Keep an eye out for stachybotrys (aka “toxic mold”).

Maybe they use a corrosive drain cleaner every day. I can’t think of any other reason for a drainpipe to corrode like that. (I’m not a plumber - just curious.)

Were you able to look at a cross section of the pipe? Was it corroded from the inside out?

Toxic mold? Guess that would be something we’d need to pull down the sheetrock to find. But for now, I’m assuming all we’d find is soggy ceiling. For as far as the water traveled, it looks like most if not all of the ceiling will have to be replaced. How is this stachybotrys different from “regular” mold?

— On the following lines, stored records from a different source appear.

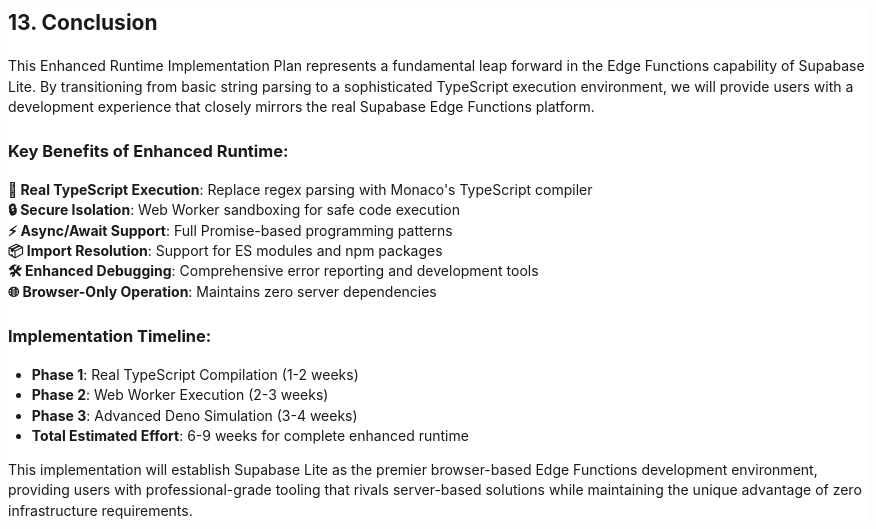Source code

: 
## 13. Conclusion

This Enhanced Runtime Implementation Plan represents a fundamental leap forward in the Edge Functions capability of Supabase Lite. By transitioning from basic string parsing to a sophisticated TypeScript execution environment, we will provide users with a development experience that closely mirrors the real Supabase Edge Functions platform.

### Key Benefits of Enhanced Runtime:

**🚀 Real TypeScript Execution**: Replace regex parsing with Monaco's TypeScript compiler  
**🔒 Secure Isolation**: Web Worker sandboxing for safe code execution  
**⚡ Async/Await Support**: Full Promise-based programming patterns  
**📦 Import Resolution**: Support for ES modules and npm packages  
**🛠 Enhanced Debugging**: Comprehensive error reporting and development tools  
**🌐 Browser-Only Operation**: Maintains zero server dependencies  

### Implementation Timeline:
- **Phase 1**: Real TypeScript Compilation (1-2 weeks)
- **Phase 2**: Web Worker Execution (2-3 weeks)  
- **Phase 3**: Advanced Deno Simulation (3-4 weeks)
- **Total Estimated Effort**: 6-9 weeks for complete enhanced runtime

This implementation will establish Supabase Lite as the premier browser-based Edge Functions development environment, providing users with professional-grade tooling that rivals server-based solutions while maintaining the unique advantage of zero infrastructure requirements.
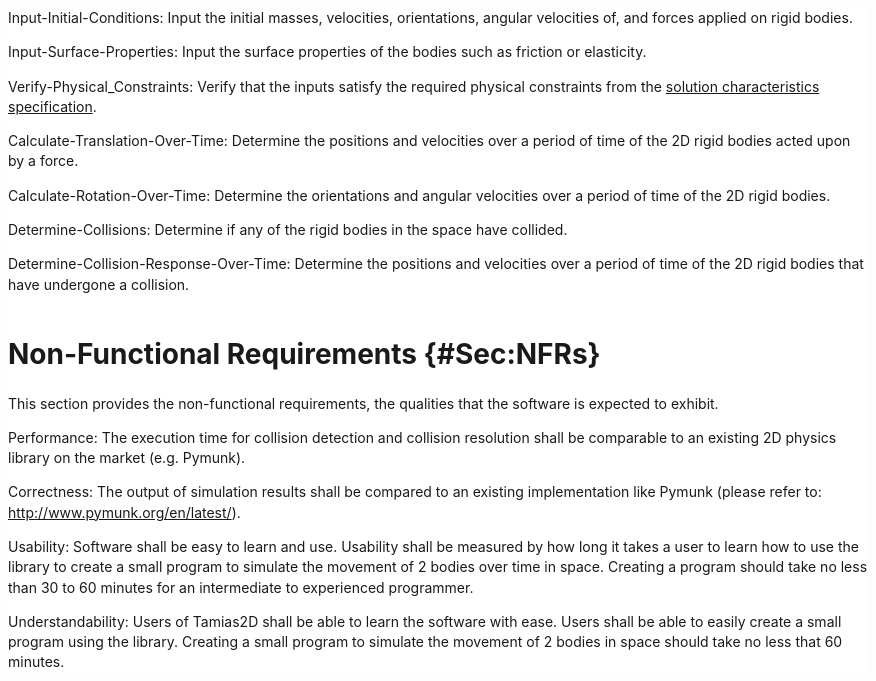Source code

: <div id="inputInitialConds"></div>

Input-Initial-Conditions: Input the initial masses, velocities, orientations, angular velocities of, and forces applied on rigid bodies.

<div id="inputSurfaceProps"></div>

Input-Surface-Properties: Input the surface properties of the bodies such as friction or elasticity.

<div id="verifyPhysCons"></div>

Verify-Physical_Constraints: Verify that the inputs satisfy the required physical constraints from the [solution characteristics specification](#Sec:SolCharSpec).

<div id="calcTransOverTime"></div>

Calculate-Translation-Over-Time: Determine the positions and velocities over a period of time of the 2D rigid bodies acted upon by a force.

<div id="calcRotOverTime"></div>

Calculate-Rotation-Over-Time: Determine the orientations and angular velocities over a period of time of the 2D rigid bodies.

<div id="deterColls"></div>

Determine-Collisions: Determine if any of the rigid bodies in the space have collided.

<div id="deterCollRespOverTime"></div>

Determine-Collision-Response-Over-Time: Determine the positions and velocities over a period of time of the 2D rigid bodies that have undergone a collision.

# Non-Functional Requirements {#Sec:NFRs}

This section provides the non-functional requirements, the qualities that the software is expected to exhibit.

<div id="performance"></div>

Performance: The execution time for collision detection and collision resolution shall be comparable to an existing 2D physics library on the market (e.g. Pymunk).

<div id="correctness"></div>

Correctness: The output of simulation results shall be compared to an existing implementation like Pymunk (please refer to: http://www.pymunk.org/en/latest/).

<div id="usability"></div>

Usability: Software shall be easy to learn and use. Usability shall be measured by how long it takes a user to learn how to use the library to create a small program to simulate the movement of 2 bodies over time in space. Creating a program should take no less than 30 to 60 minutes for an intermediate to experienced programmer.

<div id="understandability"></div>

Understandability: Users of Tamias2D shall be able to learn the software with ease. Users shall be able to easily create a small program using the library. Creating a small program to simulate the movement of 2 bodies in space should take no less that 60 minutes.
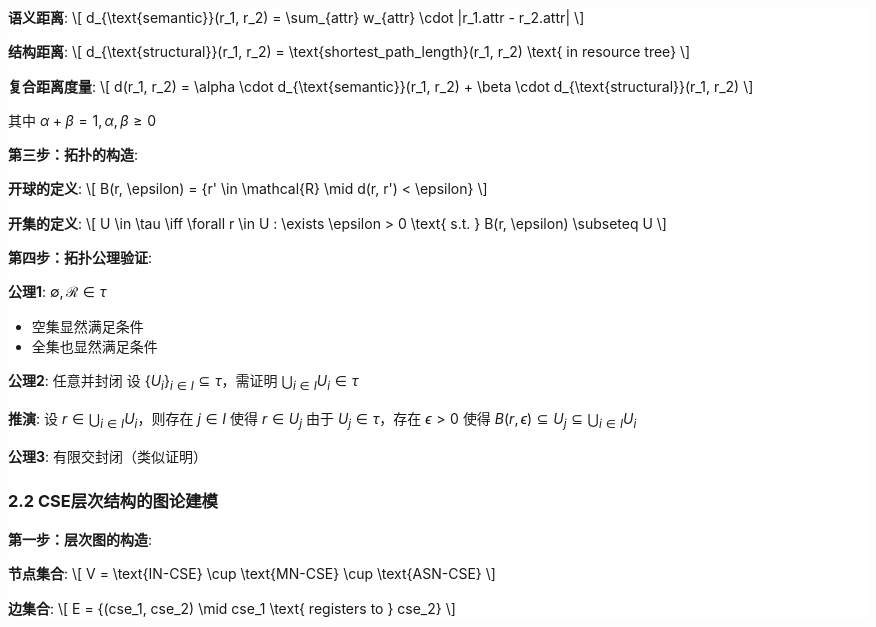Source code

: **语义距离**:
\\[
d_{\text{semantic}}(r_1, r_2) = \sum_{attr} w_{attr} \cdot |r_1.attr - r_2.attr|
\\]

**结构距离**:
\\[
d_{\text{structural}}(r_1, r_2) = \text{shortest\_path\_length}(r_1, r_2) \text{ in resource tree}
\\]

**复合距离度量**:
\\[
d(r_1, r_2) = \alpha \cdot d_{\text{semantic}}(r_1, r_2) + \beta \cdot d_{\text{structural}}(r_1, r_2)
\\]

其中 $\alpha + \beta = 1, \alpha, \beta \geq 0$

**第三步：拓扑的构造**:

**开球的定义**:
\\[
B(r, \epsilon) = \{r' \in \mathcal{R} \mid d(r, r') < \epsilon\}
\\]

**开集的定义**:
\\[
U \in \tau \iff \forall r \in U : \exists \epsilon > 0 \text{ s.t. } B(r, \epsilon) \subseteq U
\\]

**第四步：拓扑公理验证**:

**公理1**: $\emptyset, \mathcal{R} \in \tau$

- 空集显然满足条件
- 全集也显然满足条件

**公理2**: 任意并封闭
设 $\{U_i\}_{i \in I} \subseteq \tau$，需证明 $\bigcup_{i \in I} U_i \in \tau$

**推演**:
设 $r \in \bigcup_{i \in I} U_i$，则存在 $j \in I$ 使得 $r \in U_j$
由于 $U_j \in \tau$，存在 $\epsilon > 0$ 使得 $B(r, \epsilon) \subseteq U_j \subseteq \bigcup_{i \in I} U_i$

**公理3**: 有限交封闭（类似证明）

### 2.2 CSE层次结构的图论建模

**第一步：层次图的构造**:

**节点集合**:
\\[
V = \text{IN-CSE} \cup \text{MN-CSE} \cup \text{ASN-CSE}
\\]

**边集合**:
\\[
E = \{(cse_1, cse_2) \mid cse_1 \text{ registers to } cse_2\}
\\]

As for the pipe, it had to be internal as nothing was touching its underside.

Was the pipe placed in contact with other metals? You can get accelerated galvanic corrosion under some circumstances when that happens, although usually it would be copper making a carbon-steel pipe corrode, rather than some other metal making a copper pipe corrode.

You may want to check the pH of your water, for a start.

Stachybotrys is a greeninsh-black mold, it can be either slimy or dry. Its spores are especially hazardous to pets and young children, in whom they cause or at least contribute to the disease Pulmonary Hemosiderosis (bleeding lungs). Stachybotrys was pretty much unknown in household enviroments until the '90s, when an outbreak of Pulmonary Hemosiderosis in Cleveland was traced back to homes that had the mold.

See also:
http://gcrc.meds.cwru.edu/stachy/
http://www.cnn.com/HEALTH/9711/05/deadly.mold/

Sounds more like a lead pipe to me.

Lead? Nope. Definitely copper. A: The building was built in the late 1970s, and B: Copper drains are code-required here.

Nothing was touching it from below. When the ceiling was pulled down, the pipe was just there in the joist space, with a bunch of green corrosion surrounding two reasonably round holes.

As for mold, well… just have to keep our fingers crossed as the landlord came and fixed the whole mess today while I was at work. Came home to find the ceiling patched and even textured to more or less match. Amusingly, my painter is one of the guests this weekend, and I’ve still got the leftover paint in the garage. “Put that canape down and grab a brush!”

While I am happy with a 36-hour turnaround in fixing the leak and soggy ceiling, I’m not thrilled that he just patched smallish areas, rather than replacing it.